Life is good. I know that. To everything there is a season — a time to sow and a time to reap, a time to be born and a time to die, a time for war and a time for peace. And if I continue to listen — How can I keep from singing?

Expanding the Social Circle

Photo by Evgeni Tcherkasski on Unsplash

We got brave: my daughter and her family needed to vacate because their house is on market and there were several showings. They brought the kids’ bikes and skates and legos, and the son-in-law’s golf clubs (his parents live very close by). We spent hours on the back porch just being and talking. Kev played golf. My granddaughter continued in her journey to master roller blades and we could see visible honing of her abilities over just a day; Grandson rode his bike and showed me all the neat tricks he could do such as stand up and pedal and life 8 fingers off the handlebars. We baked a birthday cake, made homemade pasta (spaghetti) and french baguettes. We had fun.

I hope it wasn’t a mistake. I’ve been sneezing. It’s definitely allergy type sneezing complete with itchy eyes. I don’t know what has bloomed, but it has come in force. I wash my hands, I wash my face, I put eye drops in so I don’t rub my eyes. I wish there wasn’t a background worry that it could be other than allergies. This freaking virus messes with your head big time.
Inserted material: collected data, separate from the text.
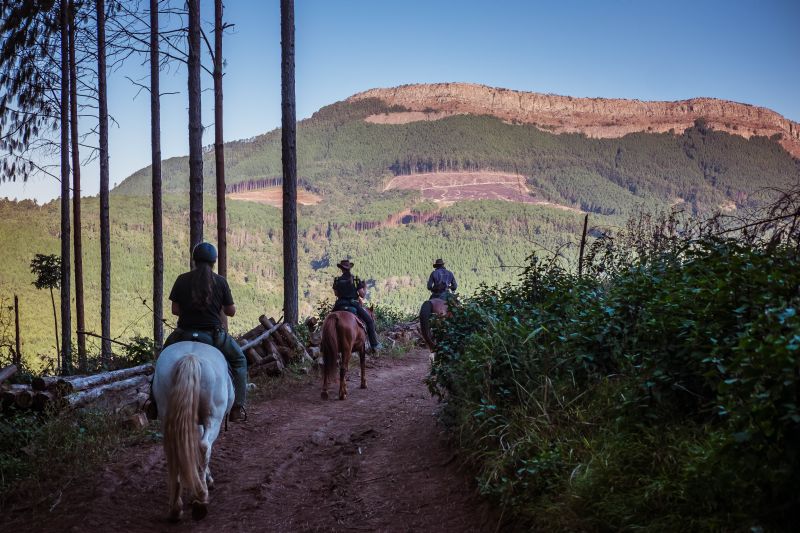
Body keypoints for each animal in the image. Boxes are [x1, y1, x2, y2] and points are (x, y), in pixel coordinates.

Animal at [152, 340, 234, 520]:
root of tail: (190, 357)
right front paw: (207, 481)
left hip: (168, 415)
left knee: (174, 450)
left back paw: (176, 508)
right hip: (214, 418)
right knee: (204, 446)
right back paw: (200, 499)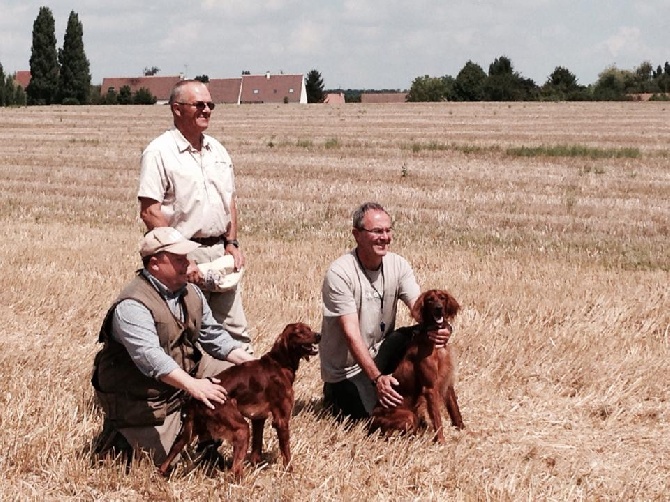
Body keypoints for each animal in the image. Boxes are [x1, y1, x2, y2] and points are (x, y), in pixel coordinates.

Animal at [160, 322, 322, 478]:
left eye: (309, 328)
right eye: (299, 332)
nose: (319, 335)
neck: (280, 363)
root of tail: (197, 398)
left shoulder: (258, 419)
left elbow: (257, 448)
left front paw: (255, 465)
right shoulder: (281, 420)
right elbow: (286, 453)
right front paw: (290, 472)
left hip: (188, 432)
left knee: (168, 458)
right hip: (241, 429)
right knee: (235, 470)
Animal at [370, 288, 464, 442]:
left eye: (442, 298)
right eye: (430, 300)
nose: (438, 308)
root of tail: (371, 418)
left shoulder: (447, 381)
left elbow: (455, 410)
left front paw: (465, 432)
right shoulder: (430, 388)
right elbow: (438, 420)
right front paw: (442, 442)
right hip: (408, 416)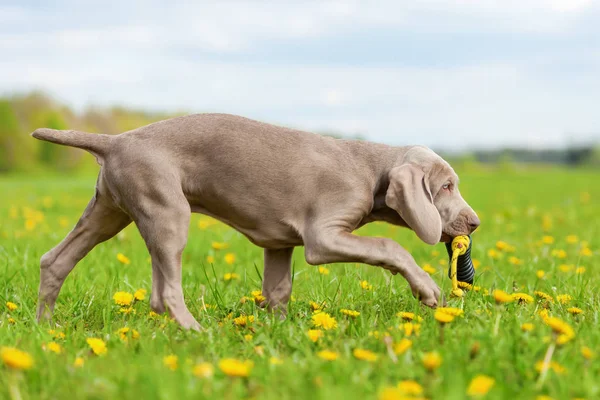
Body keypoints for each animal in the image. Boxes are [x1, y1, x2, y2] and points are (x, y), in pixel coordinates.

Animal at [34, 113, 478, 332]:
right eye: (446, 186)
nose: (473, 223)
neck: (371, 169)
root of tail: (115, 140)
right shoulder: (322, 238)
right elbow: (390, 245)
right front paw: (427, 289)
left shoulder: (279, 243)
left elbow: (278, 291)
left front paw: (278, 334)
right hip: (166, 211)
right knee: (164, 293)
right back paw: (197, 333)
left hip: (109, 210)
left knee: (54, 260)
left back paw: (45, 329)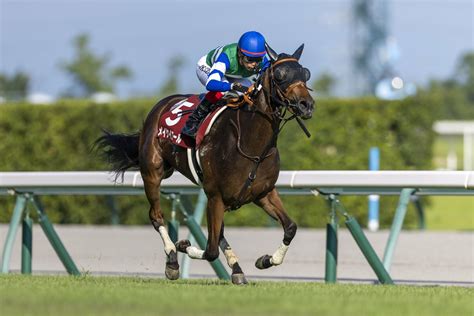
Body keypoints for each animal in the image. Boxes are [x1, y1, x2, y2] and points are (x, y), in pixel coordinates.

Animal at [96, 43, 314, 284]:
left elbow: (291, 227)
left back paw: (237, 270)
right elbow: (210, 250)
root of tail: (161, 105)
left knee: (219, 233)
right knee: (156, 216)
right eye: (280, 75)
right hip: (153, 172)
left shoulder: (262, 193)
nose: (306, 105)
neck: (251, 145)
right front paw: (183, 245)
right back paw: (172, 260)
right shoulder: (216, 195)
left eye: (305, 73)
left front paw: (266, 260)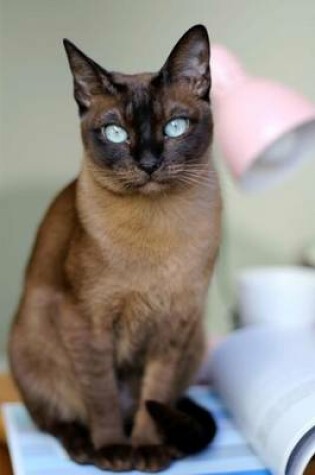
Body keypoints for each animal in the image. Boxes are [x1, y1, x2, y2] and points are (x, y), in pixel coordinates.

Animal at [9, 25, 222, 472]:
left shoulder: (173, 326)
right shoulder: (89, 323)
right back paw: (86, 447)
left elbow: (153, 398)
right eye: (115, 134)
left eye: (175, 127)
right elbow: (101, 395)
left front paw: (147, 450)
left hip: (195, 340)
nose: (148, 163)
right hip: (31, 334)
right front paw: (114, 450)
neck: (155, 232)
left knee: (161, 405)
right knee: (56, 419)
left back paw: (168, 448)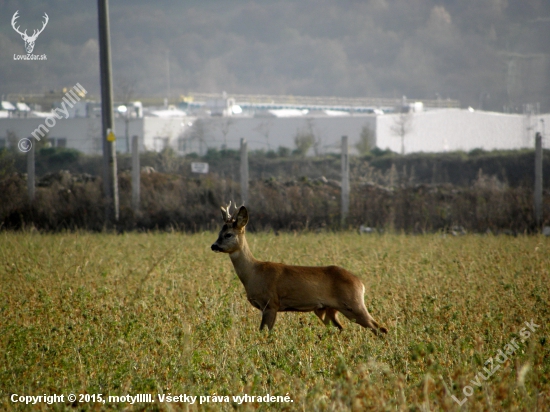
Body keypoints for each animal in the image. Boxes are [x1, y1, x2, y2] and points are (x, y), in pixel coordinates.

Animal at [210, 203, 388, 334]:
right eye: (219, 233)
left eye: (228, 235)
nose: (214, 246)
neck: (254, 273)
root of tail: (360, 283)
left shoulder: (271, 303)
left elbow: (264, 332)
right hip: (326, 310)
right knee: (341, 329)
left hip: (353, 303)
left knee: (380, 328)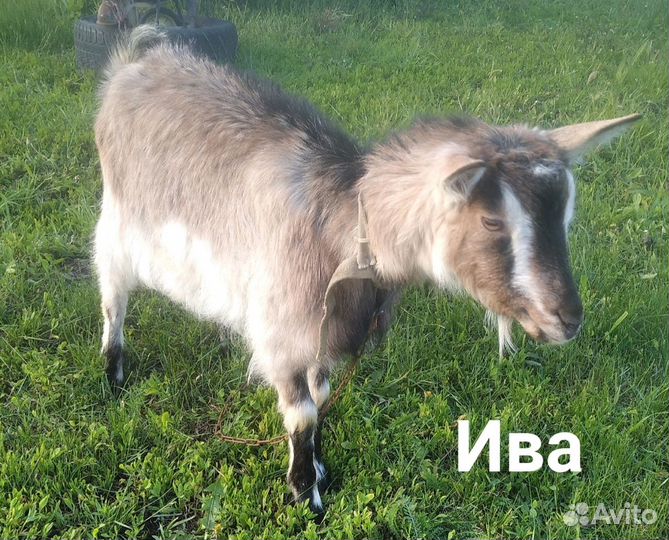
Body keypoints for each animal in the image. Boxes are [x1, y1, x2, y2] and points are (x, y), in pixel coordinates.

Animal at [93, 28, 639, 514]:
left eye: (566, 216)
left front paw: (319, 471)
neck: (339, 225)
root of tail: (133, 64)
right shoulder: (282, 333)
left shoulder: (328, 331)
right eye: (491, 220)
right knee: (112, 294)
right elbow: (302, 416)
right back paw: (113, 371)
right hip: (118, 223)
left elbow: (322, 396)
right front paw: (306, 496)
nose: (567, 319)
This being together, being social, is at the same time the thing that allows a virus to spread, but also builds us up so we can fight an infection. Two-edged sword: blessing and curse. Humans need community. Some more than others, but still, even we introverts need the company of others. We all need to touch the reality that we are one, for better or worse, sickness and health, good times and bad, winter and summer.

Until we get together again, I’ll stay put as much as possible. With the state “opening up” there are more temptations to call me out of the house. Do I actually keep the dentist appointment? It was rescheduled and it’s just a regular cleaning. What about getting my hair cut? That really needs doing. Or the eye doctor appointment? Decisions. And, I’m pretty sure the worst is not behind us. These things are scheduled already, but do I keep the appointments?

Getting to the new normal is going to be a long process it seems.